I’m in a season that reflects the latter. I desperately want to be in a place where I knew what I was suffering for and laboring towards would just rear its face and welcome itself into my life. There are just too many questions and not enough answers, you know? I think it’s safe to say that we’ve all been there. It’s indeed safe to say that we all would like to know what’s around the corner or what that next challenge entails.
However, with that knowledge comes responsibility. The responsibility that engenders preparation. A preparation which in turn imbues necessity and contingency. All of a sudden, before you know it, wanting to put a face on a new season has spun webs laced with aspects that can bleed you to a point of apathy and unable to reclaim what excited you about having something in which to look forward. This is something I’ve personally been victimized by and what’s worse about it is that I’m not sure even if there is something that appeals to me long-term.
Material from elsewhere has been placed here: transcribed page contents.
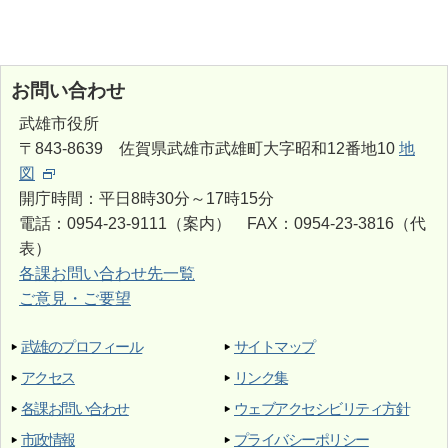
お問い合わせ
武雄市役所
〒843-8639 佐賀県武雄市武雄町大字昭和12番地10
地
図
開庁時間：平日8時30分～17時15分
電話：0954-23-9111（案内） FAX：0954-23-3816（代
表）
各課お問い合わせ先一覧
ご意見・ご要望
武雄のプロフィール
サイトマップ
アクセス
リンク集
各課お問い合わせ
ウェブアクセシビリティ方針
市政情報
プライバシーポリシー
I’ve been on record saying that humanity bores me. Nothing surprises me about it anymore. I’ve seen the highest of highs and the lowest of lows. I’ve been in shock and awe by the sheer randomness of human nature. So, over the last few months, I had been wondering about what just keeps us all moving. What is our motivation to persist when we feel like all of our options have been exhausted?
Being in a situation where you feel that there is nothing left is worse than sounds. It can drive you to make some pretty ill-conceived decisions and damage others along with yourself in ways that you don’t conceive. All the while you don’t know the real extent in which what you do affects your social and professional climates. The crying shame is that in the midst of all this destruction, you quite honestly don’t give a damn that you’re doing it. It is indeed, one massive, crying shame.
On the other hand, there is always something that keeps you anchored. There’s thing something, anything… one thing… that will hit you so hard and so true that it makes you reconsider your whole position. One virtue of being me, at this point in time, is that I have gotten to spend a lot of time recently getting to evaluate this particular dynamic.
One thing I absolutely abhor doing is talking about myself. When it comes right down to it, for someone who blogs about intimate epiphanies about their individual uniqueness as it pertains to the human condition, I do tend to be very open with whoever tends to read this. With regard to that, I do try and not disclose particulars of the situation that brought about a higher experience. If you want to know, drop me a comment and ask! Very simple. But, I digress…
There’s always going to be something unique to your life that will persist. There will be this one thing, no matter how much we try to hide it beneath our pain and discontent, that will still fester and flourish. It’s a testament to the strength of whatever this thing is that it continues to survive in some harsh climate. I guess it really does go to show that the human spirit is indomitable.
The more important thing that as long as there is something there, it will be enough to pull you through whatever is draining you. In my personal position, I’m not afraid to put it out there that I have a long way to go. Some issues could be very surface level. Some issues can be very deeply rooted and take time and effort to resolve. Mine are definitely going to take some rehabbing, for sure. Furthermore, for what good that thing is can do you, it also has to be in a position to find equilibrium. Which means that it has to have an opportunity to grow. Furthermore, it also means that there has to be a want to involved. It can’t just be there and that’s that. You have to want it to be there and you have to want to let it reassert itself. But, in doing so, we can’t afford to put it in this framework and expect it to do what it’s going to do in the time allotted. That’s not really how it works and it’s a painful lesson to learn. On top of that, it is a cold slap in the face knowing that there is indeed a learning curve.
There’s a quote from the Green Ranger series from the Power Rangers that sticks out. Not because it’s poignant or catchy; but, because it is relevant and it means something. It goes, “Isn’t the smallest chance of victory reason enough to keep fighting?” Not many would be inclined, in this day and age, to agree with that statement because there is this threshold in which we will cease. Strictly because what we are fighting for isn’t worth the effort and energy expended to defend it. There was a time where that would break my heart and arrive at a simple conclusion that said, “Someone out there would look at me and decide that I wasn’t worth it.”
A lot can change in a few months, but the big one is that now I don’t have to believe that conclusion is true.